═══ EXERCISE MATERIAL ═══
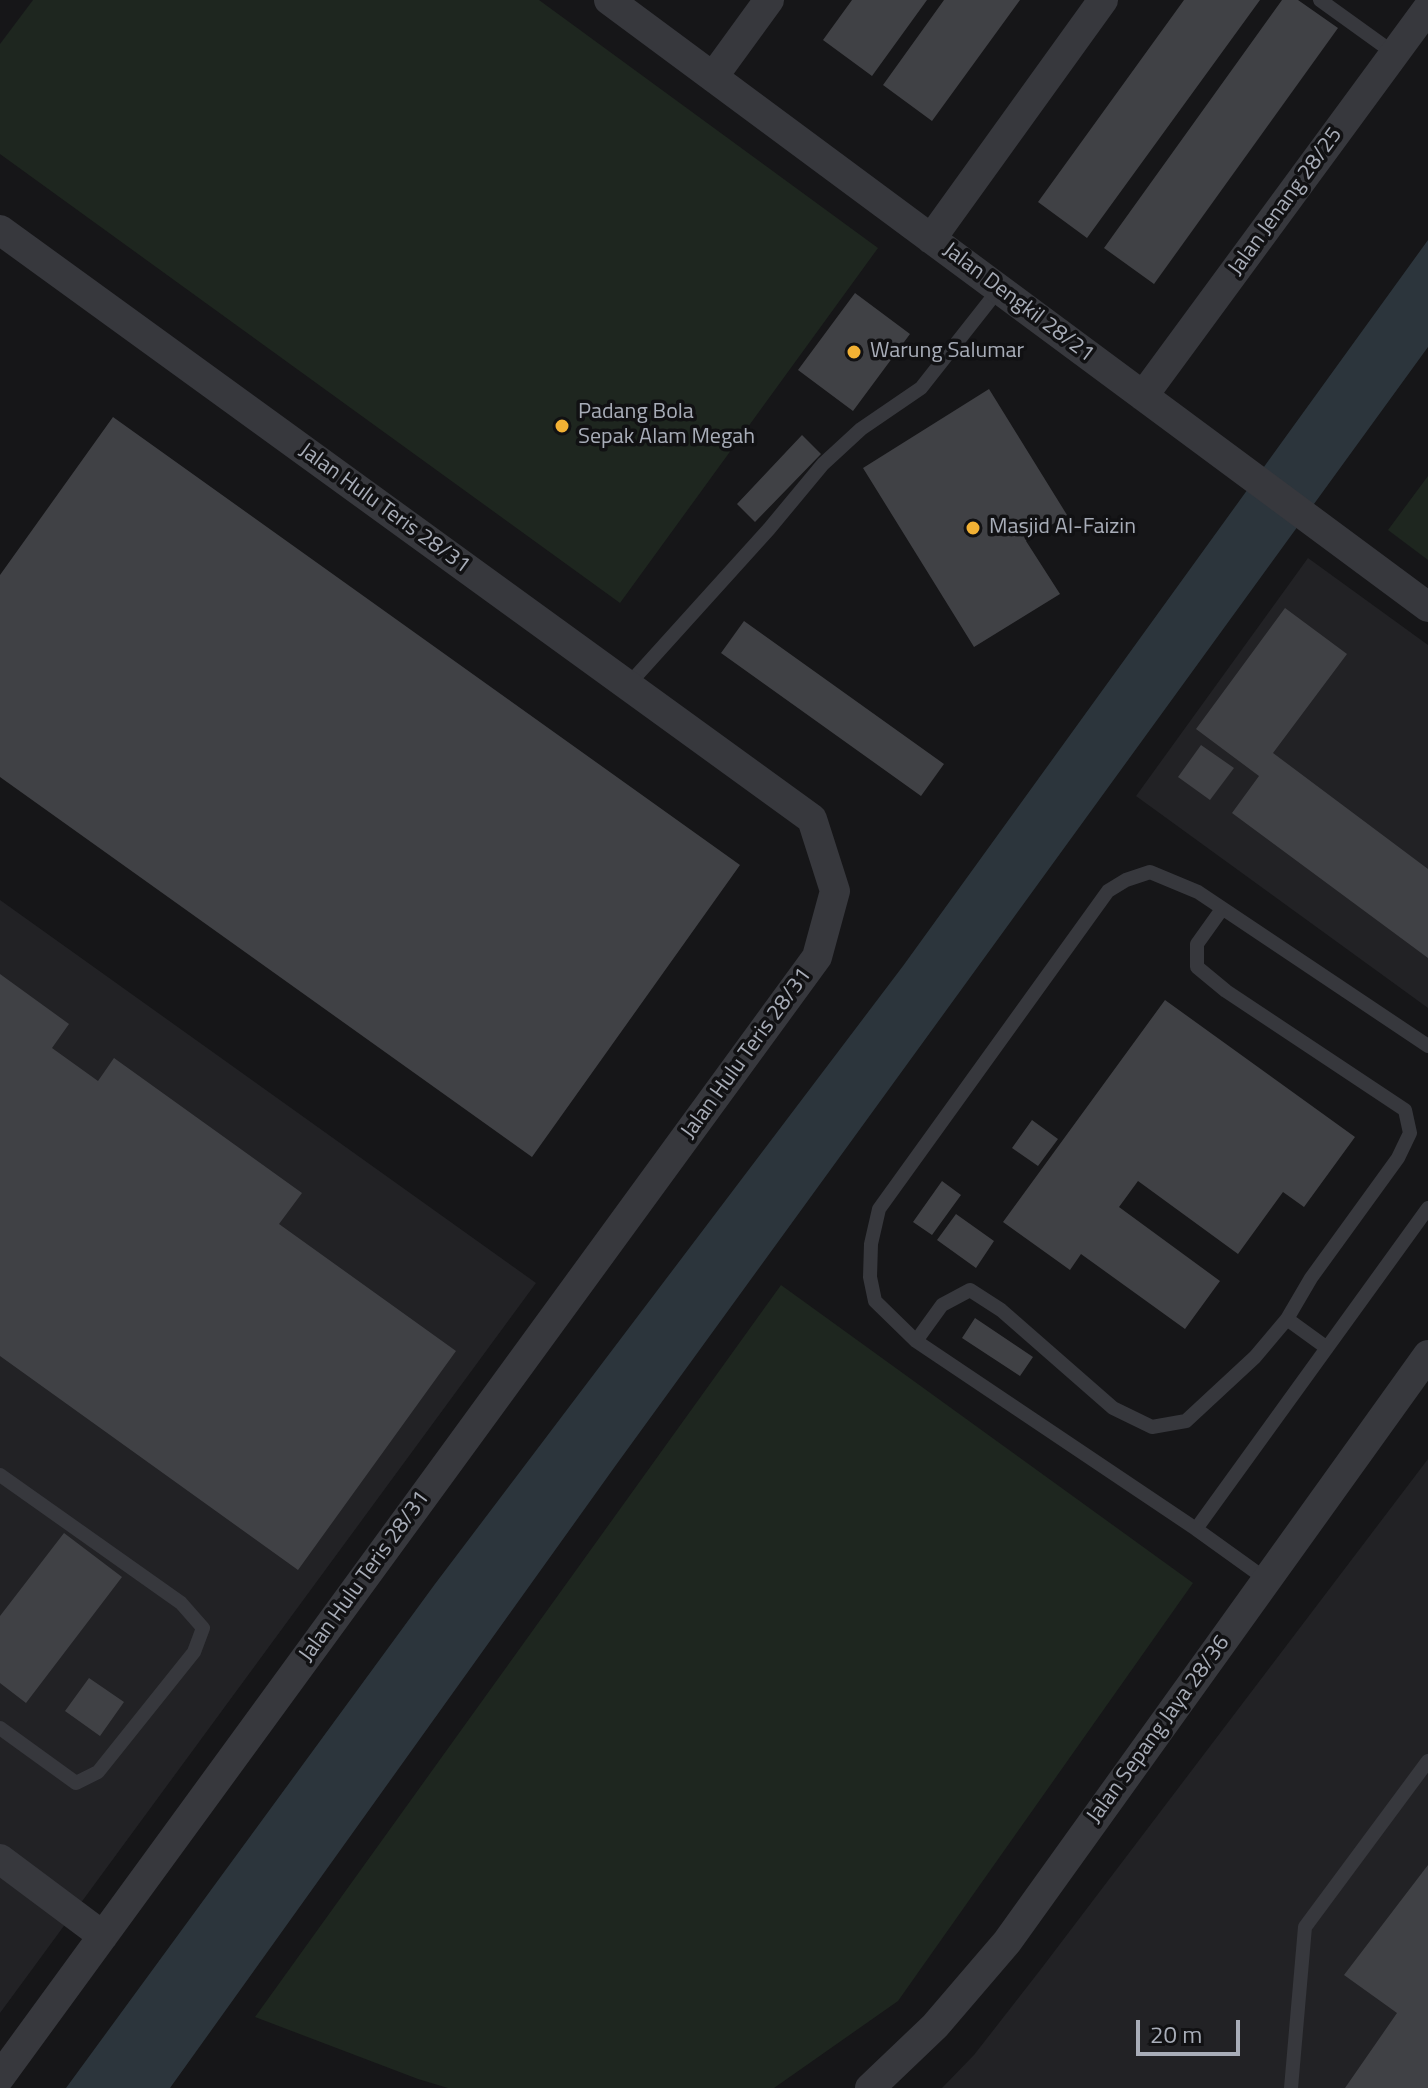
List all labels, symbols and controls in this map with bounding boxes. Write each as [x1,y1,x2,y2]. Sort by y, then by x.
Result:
street label: Jalan Jenang 28/25 [1223,123,1349,281]
street label: Jalan Dengkil 28/21 [937,238,1099,368]
place label: Warung Salumar [870,339,1024,365]
marker: Warung Salumar [845,343,863,361]
place label: Padang Bola Sepak Alam Megah [578,400,755,452]
marker: Padang Bola Sepak Alam Megah [553,417,571,435]
street label: Jalan Hulu Teris 28/31 [293,438,475,580]
place label: Masjid Al-Faizin [989,515,1136,541]
marker: Masjid Al-Faizin [964,519,982,537]
street label: Jalan Hulu Teris 28/31 [676,963,818,1145]
street label: Jalan Hulu Teris 28/31 [294,1486,436,1668]
street label: Jalan Sepang Jaya 28/36 [1082,1631,1236,1829]
scale bar [1140,2004,1244,2054]
text: 20 m [1150,2016,1202,2052]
═══
THE TASK »
Repeat each entry precisely as it appears. Leave the pictures out.

ANSWER TO THIS PROBLEM »
List all labels, symbols and controls in this map with bounding boxes. Write each as [x1,y1,x2,y2]. Sort by y, then by x.
Result:
street label: Jalan Jenang 28/25 [1223,123,1349,281]
street label: Jalan Dengkil 28/21 [937,238,1099,368]
place label: Warung Salumar [870,339,1024,365]
marker: Warung Salumar [845,343,863,361]
place label: Padang Bola Sepak Alam Megah [578,400,755,452]
marker: Padang Bola Sepak Alam Megah [553,417,571,435]
street label: Jalan Hulu Teris 28/31 [293,438,475,580]
place label: Masjid Al-Faizin [989,515,1136,541]
marker: Masjid Al-Faizin [964,519,982,537]
street label: Jalan Hulu Teris 28/31 [676,963,818,1145]
street label: Jalan Hulu Teris 28/31 [294,1486,436,1668]
street label: Jalan Sepang Jaya 28/36 [1082,1631,1236,1829]
scale bar [1140,2004,1244,2054]
text: 20 m [1150,2016,1202,2052]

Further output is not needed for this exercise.